#### WORK TO COMPLETE
What are the lines from the top of the entries below through the line containing "- panel (725,231,943,378)"? Return them exactly, both ends included, without the pictures.

#### LISTED ENTRIES
◇ ◇ ◇

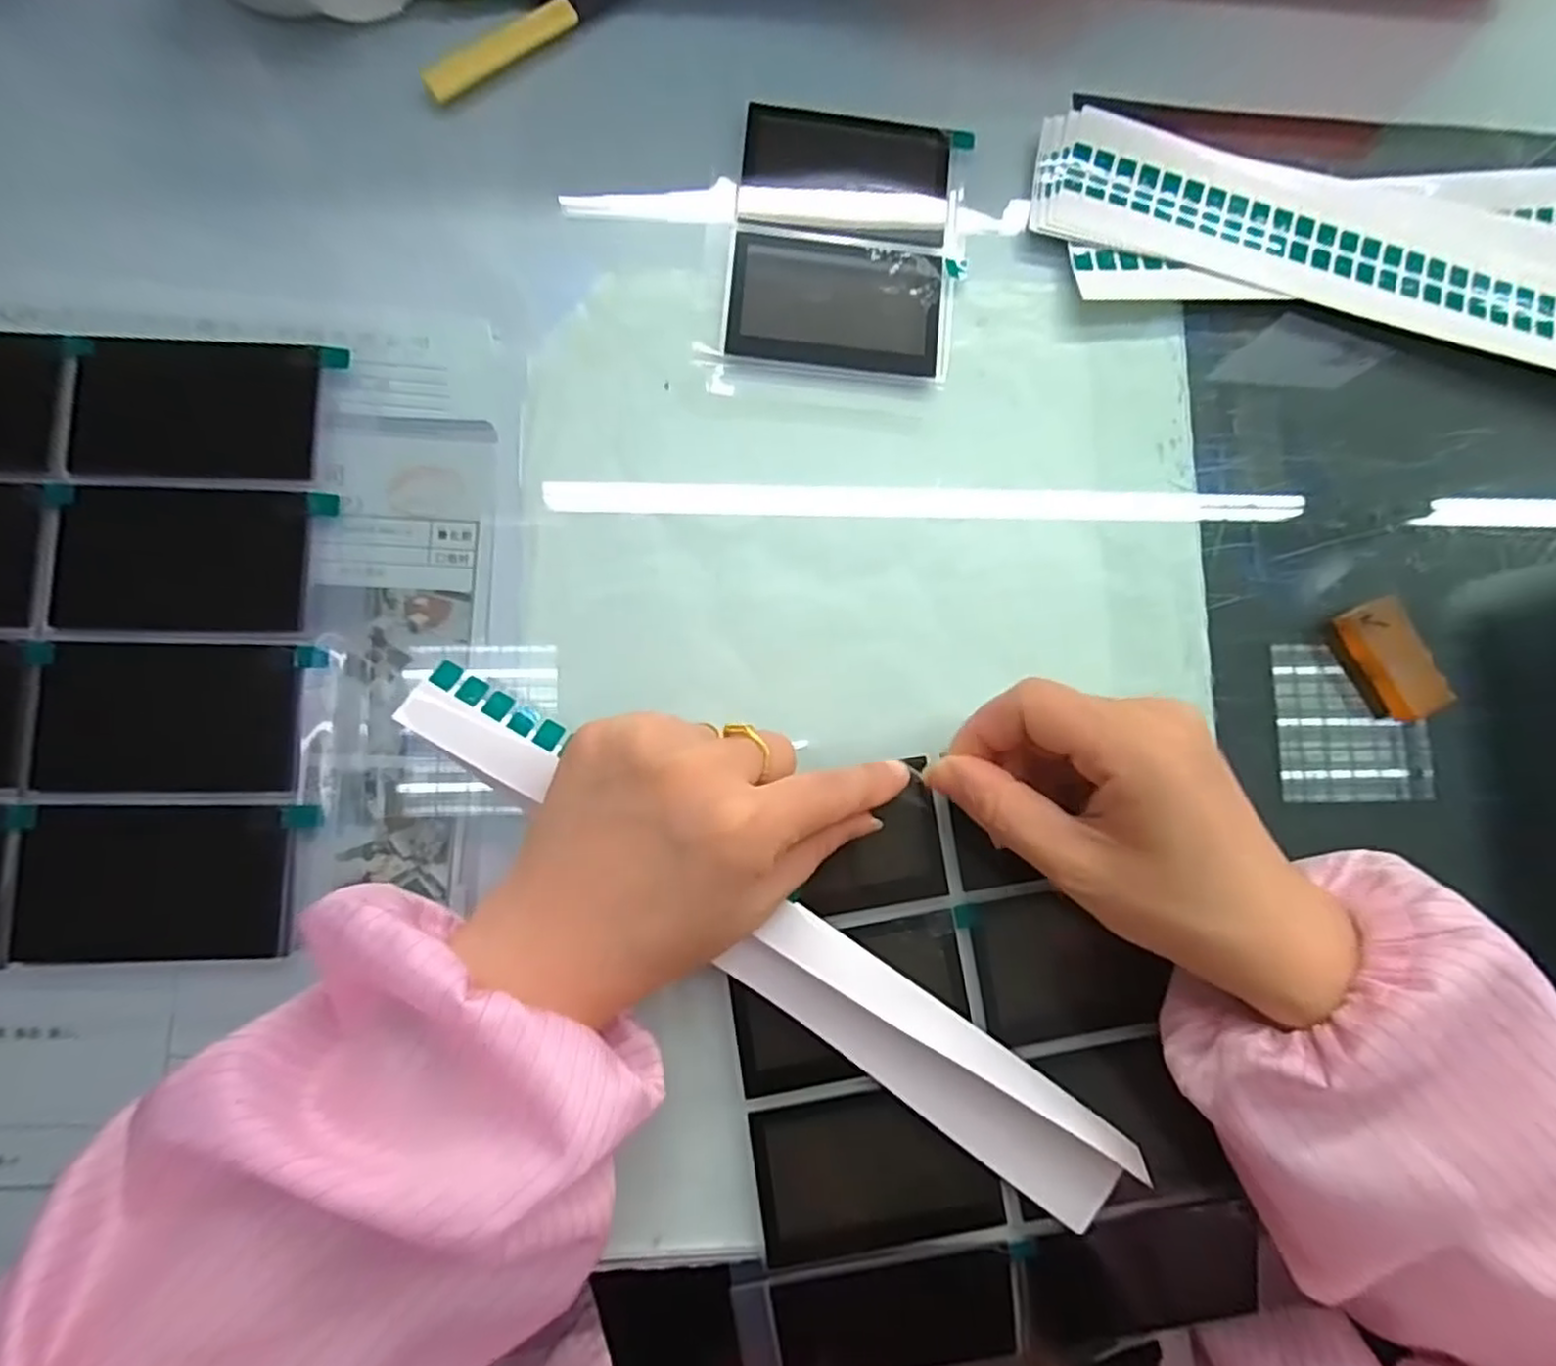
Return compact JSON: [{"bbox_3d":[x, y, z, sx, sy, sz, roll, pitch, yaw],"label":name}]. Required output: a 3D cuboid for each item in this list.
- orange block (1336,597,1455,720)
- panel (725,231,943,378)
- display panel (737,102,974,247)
[{"bbox_3d":[0.244,-0.010,0.276,0.020,0.012,0.047,-25,86,-6],"label":"orange block"},{"bbox_3d":[0.024,-0.155,0.285,0.085,0.004,0.053,6,84,-3],"label":"panel"},{"bbox_3d":[0.031,-0.213,0.292,0.089,0.004,0.056,6,84,-3],"label":"display panel"}]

◇ ◇ ◇

#### EXERCISE SOLUTION
Return compact JSON: [{"bbox_3d":[x, y, z, sx, sy, sz, roll, pitch, yaw],"label":name}]. Required output: a 3D cuboid for each item in this list.
- orange block (1336,597,1455,720)
- panel (725,231,943,378)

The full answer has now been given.